Trax’s mission is to enable brands and retailers to harness the power of digital technologies to produce the best shopping experiences imaginable. Their industry-leading innovations and excellence through the development of advanced technologies and autonomous data collection methods are driving positive shopper experiences and unlocking revenue opportunities at all points of sale.
Trax’s solution portfolio provides mission-critical metrics, analytics, and services that help their customers save time and money by improving their shopping experience. Kubernetes is a key component of their infrastructure, helping them continuously innovate their solution while providing the scalability to consistently meet the demand.
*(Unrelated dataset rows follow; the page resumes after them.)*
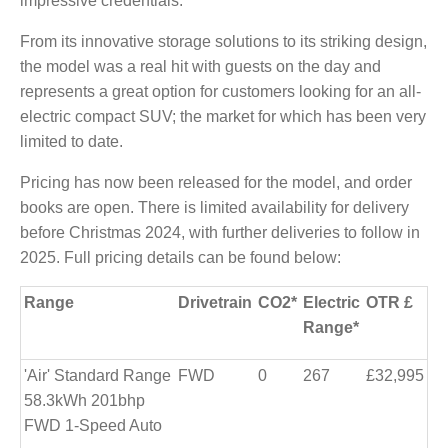
impressive credentials.
From its innovative storage solutions to its striking design,
the model was a real hit with guests on the day and
represents a great option for customers looking for an all-
electric compact SUV; the market for which has been very
limited to date.
Pricing has now been released for the model, and order
books are open. There is limited availability for delivery
before Christmas 2024, with further deliveries to follow in
2025. Full pricing details can be found below:
Range
Drivetrain
CO2*
Electric
OTR £
Range*
'Air' Standard Range
FWD
0
267
£32,995
58.3kWh 201bhp
FWD 1-Speed Auto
They have grown to a large-scale multi-cloud, multi-cluster environment supporting customers in over 90 countries, including some of the globe's largest enterprises.
Manual Optimizations Led to Minimal Impact on Kubernetes Cost Reduction Goals
At the beginning of the year, the Chief Financial Officer (CFO) laid out aggressive cost savings goals throughout multiple aspects of the organization. For Mark Serdze, Director of Cloud Infrastructure, and his team, this meant quickly taking action to optimize their cloud cost.
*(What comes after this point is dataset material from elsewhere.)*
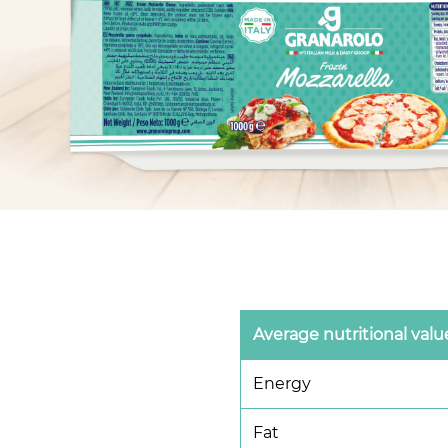
Average nutritional valu
Energy
Fat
They were able to achieve fast results when it came to reducing costs outside of Kubernetes, but when it came to optimizing everything within their clusters they started hitting roadblocks.
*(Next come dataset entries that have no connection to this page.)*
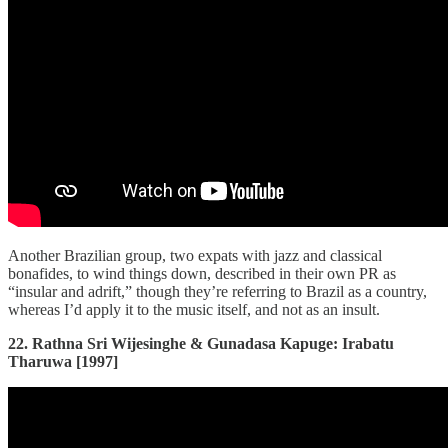
Another Brazilian group, two expats with jazz and classical
bonafides, to wind things down, described in their own PR as
“insular and adrift,” though they’re referring to Brazil as a country,
whereas I’d apply it to the music itself, and not as an insult.
22. Rathna Sri Wijesinghe & Gunadasa Kapuge: Irabatu
Tharuwa [1997]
“We started optimizing manually with available metrics, using Vertical Pod Autoscaler (VPA), cluster logs, and our monitoring solutions,” explained Serdze. “This approach didn't give us proper clarity and would be challenging to scale efficiently without big development needs. This left us taking ad-hoc, reactive actions that were having minimal impact on our goals.”
The gaps within their current toolset also added some additional friction to the optimization process. After identifying potential areas to reduce costs, there would be a time-consuming back and forth with the team on which actions should be made. This often resulted in them making changes based upon a “hunch”. In many cases, the wrong decisions were made, causing additional work and debate throughout the team, and adding risks that could jeopardize the resiliency of their services.
It became very clear to Serdze and the team that they did not have the proper tooling to help them effectively optimize their Kubernetes environments.
Quickly Optimizing K8s Cost by up to 75%
Shortly after deploying PerfectScale, Serdze, and the team started to get the cost visibility across their Kubernetes environment that they were missing. Across their vast, 200-plus microservice environment, they had clear visibility into what types or resources each service needed, and where were the biggest opportunities to eliminate waste.
The platform's AI-guided intelligence allowed them to quickly take action to start reducing costs. By comparing cost savings with overall resilience, they were able to adjust resources safely and efficiently without compromising performance.
“The cost optimization recommendations were key for us, telling us what actions to take with a clear understanding of the impact each change would have,” Serdze explained. “In one of our clusters, we were able to reduce cost by 75%, saving us over 6-figures in yearly expenses.”
Furthermore, they were impressed by the comprehensive data and intelligence the solution provided across their entire environment. This provided an opportunity to upgrade their cost visibility toolset with virtually no impact on their budget.
“We were able to replace a FinOps tool we were using that didn't provide granular cost details or offer guidance on how to optimize our environment,” explained Serdze. “PerfectScale is a tool built for the engineering teams, not just for finance, which made it easier for us to make the cost impacts we wanted.”
Kubernetes Optimization to Improve Business Metrics
After eliminating the wasted resources, the Trax team turned their attention to identifying additional opportunities for cost optimization. They delved into the insights provided by PerfectScale, seeking ways to make a meaningful impact on their cost-centric business metrics.
“A key metric for us is ‘cost per processing’, which is heavily affected by our Kubernetes efficiency,” said Serdze. “If it gets over a certain amount, we are under a lot of pressure to figure out why and to take actions to reduce it.”
PerfectScale has a unique feature that consolidates every replica of a service into a single view to provide a clear picture of the utilization trends across all replicas, which is especially useful for ephemeral workloads, like Spark or Flink jobs. The Trax team leveraged this capability to better understand the heterogeneous utilization across the replicas of several of their heavily used services. This level of visibility helped them rearchitect some of these services to drive additional cost savings without impacting their resilience or availability.
“We were able to build multiple flavors of the service with different levels of resources and route the incoming requests to the proper service based on the size of the data,” explained Serdze. “This made a big impact on our ‘cost per processing’ metric. PerfectScale surfaced this data instantly, and without them, we would have spent countless hours evaluating hundreds of replicas to generate the same results.”
Finding a Partner in Optimization
On top of being able to achieve quick and effective cost-optimization results, the team at Trax felt a portion of their success was driven by the strategic partnership and support they received from PerfectScale.
“The support during the proof of concept (POC) made a big impact in helping us drive quick results,” said Serdze. “The PerfectScale team sat with us, helped us optimize, and ensured our success in using the platform. I have not seen this level of commitment from other vendors, and I am glad we found a partner we can rely on to help us keep our Kubernetes cost in check as we continue to scale.”